Because old video games are awesome, and using an emulator on your computer isn't nearly as fun. In their time, these games were often enjoyed in people's living rooms. This project helps revive a piece of that nostalgia in a fun, sharable way that anyone (not just tech enthusiasts) can appreciate.

How much does it cost?
Excluding the TV (which you probably already have), it ends up costing around $70 USD when you include everything: the device itself, cables, power, an SD card and 2 (yes, two) gamepads/controllers. You could also skip some things and build it for a bit less, or add more features for a bit more.

What do I need?
Most of it can be built using off-the-shelf parts from places like Amazon.com many online stores (see note at bottom). For the enclosure, you'll need access to a 3D printer (or an online 3D printing service), a few standard tools, a short M3 screw (~ 8mm should be enough), and a soldering iron (optional if you want an extra power LED light).


Motivation and Research

As a fan of old video games, I'd been wanting to put together an emulator box/console for my home. My wife asked (ok, begged) me to finally make one, but she didn't want to deal with a mess of wires or exposed circuit boards whenever we wanted to play it. It also needed to be cheap and easy enough for other family members to use.

In the past, I put together various projects around the home using Raspberry Pis, so based on what I saw other people doing online, I figured I could easily use a Raspberry Pi Zero to accomplish the task. Seeing that the brains and software for the device would easily be fulfilled by a Pi Zero and some freely available software, I turned my attention to the case.

My other RasPi-based projects were perfectly content being housed in generic Raspberry Pi enclosures (or sometimes no enclosure at all) because they were out-of-view, so aesthetics didn't really matter. But this project was different.

For something that would visibly occupy space in the living room, the retro gaming console demanded more attention.

| Source data |

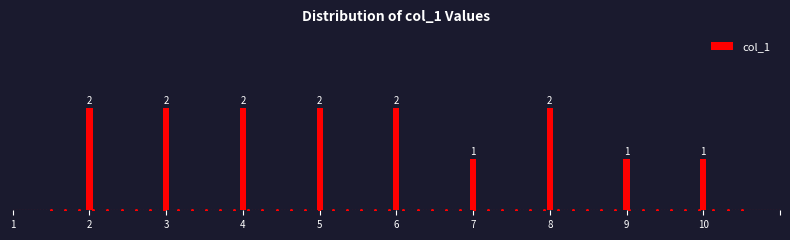

Reading right to left, extract all data points from this chart.

1	1	2	1	2	2	2	2	2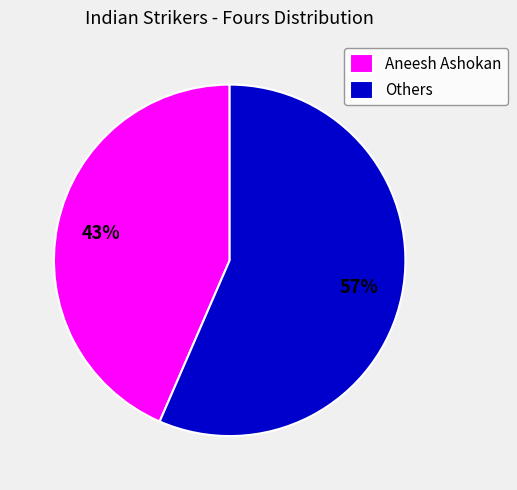

What is the ratio of the value at Others to the value at Aneesh Ashokan?

1.3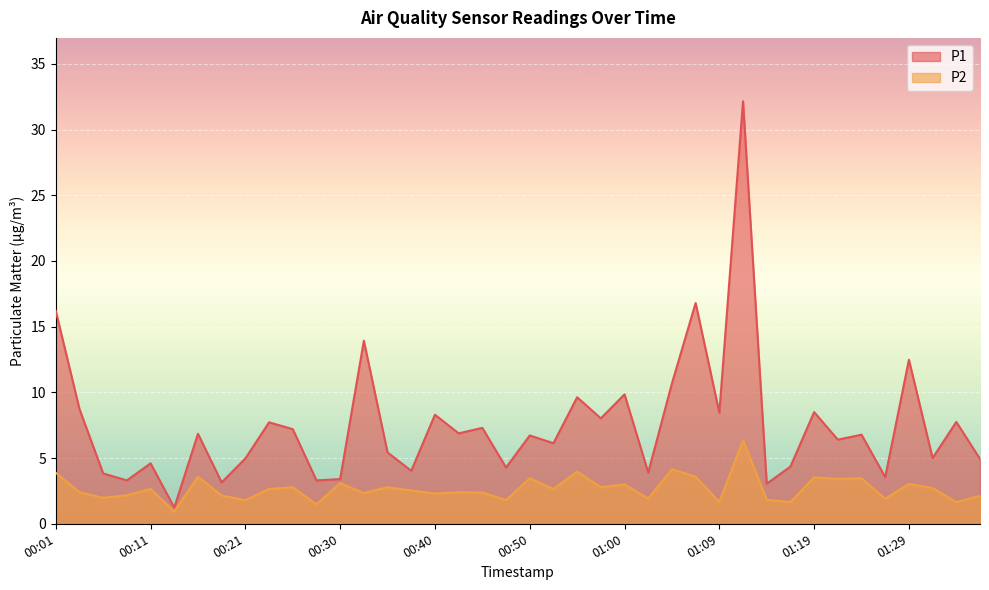

Between 01:09 and 01:24, which is larger?

01:09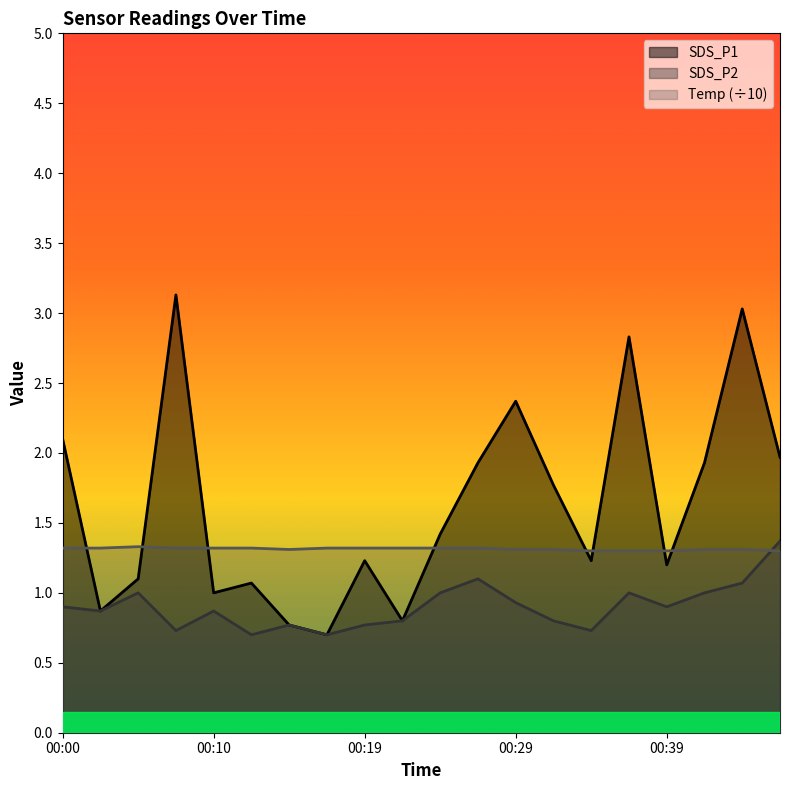

List the series in order of their overall mean, highest first.

SDS_P1, Temp (÷10), SDS_P2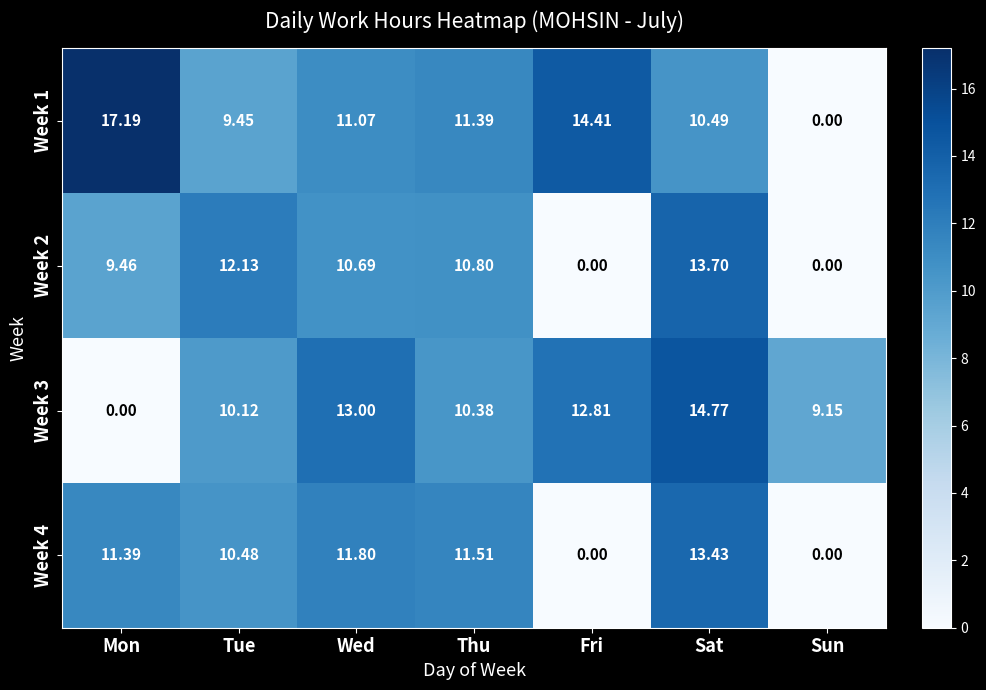

List the labels in order of Week 3 value, largest first.

Sat, Wed, Fri, Thu, Tue, Sun, Mon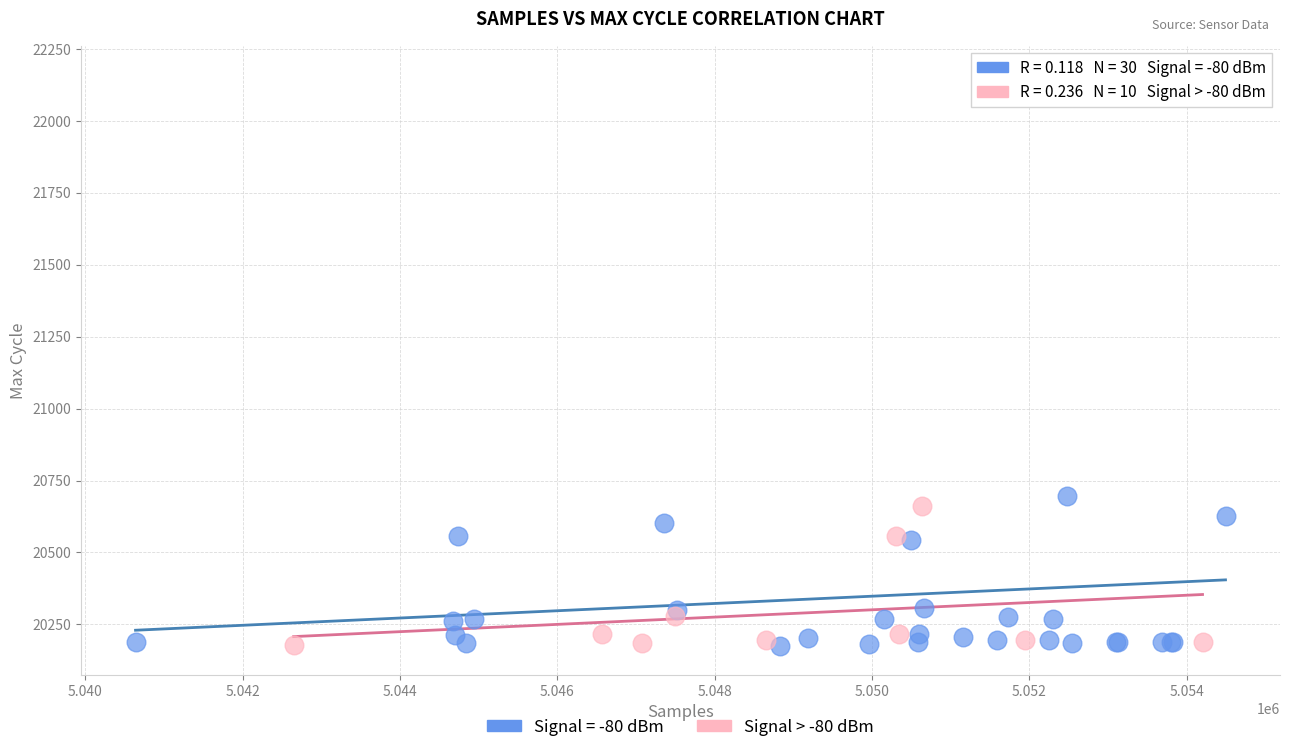

Which series reaches the maximum Y coordinate?

Signal = -80 dBm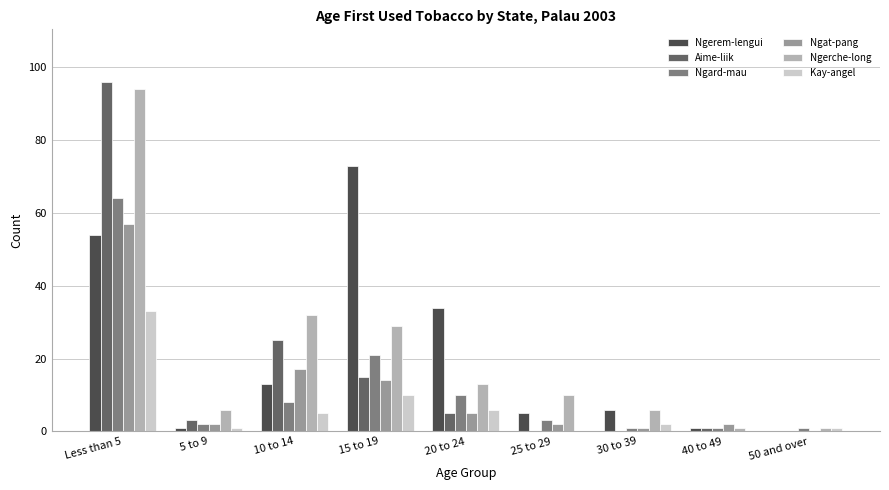

What is the greatest value displayed?

96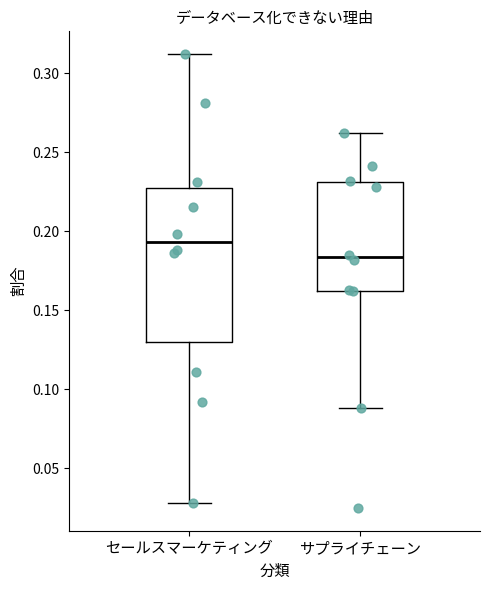

Which box is the tallest, from its lower edge to its upper edge?

セールスマーケティング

| Task instructions |
1. According to the passage, why did the case for this console need more attention than the enclosures of the author's other Raspberry Pi projects?
2. List everything the passage says is included in the roughly $70 USD cost.
3. Answer these from the passage:
(a) What length of M3 screw should be enough for the enclosure?
(b) Which Raspberry Pi model did the author choose for the console?
(c) What is left out of the cost estimate?

| Answers |
1. The other projects sat out of view, so their looks didn't matter and a generic enclosure or none at all was fine. This console would visibly occupy space in the living room, so its appearance mattered.

2.
- The device itself
- Cables
- Power
- An SD card
- Two gamepads/controllers

3.
(a) About 8mm.
(b) The Raspberry Pi Zero.
(c) The TV.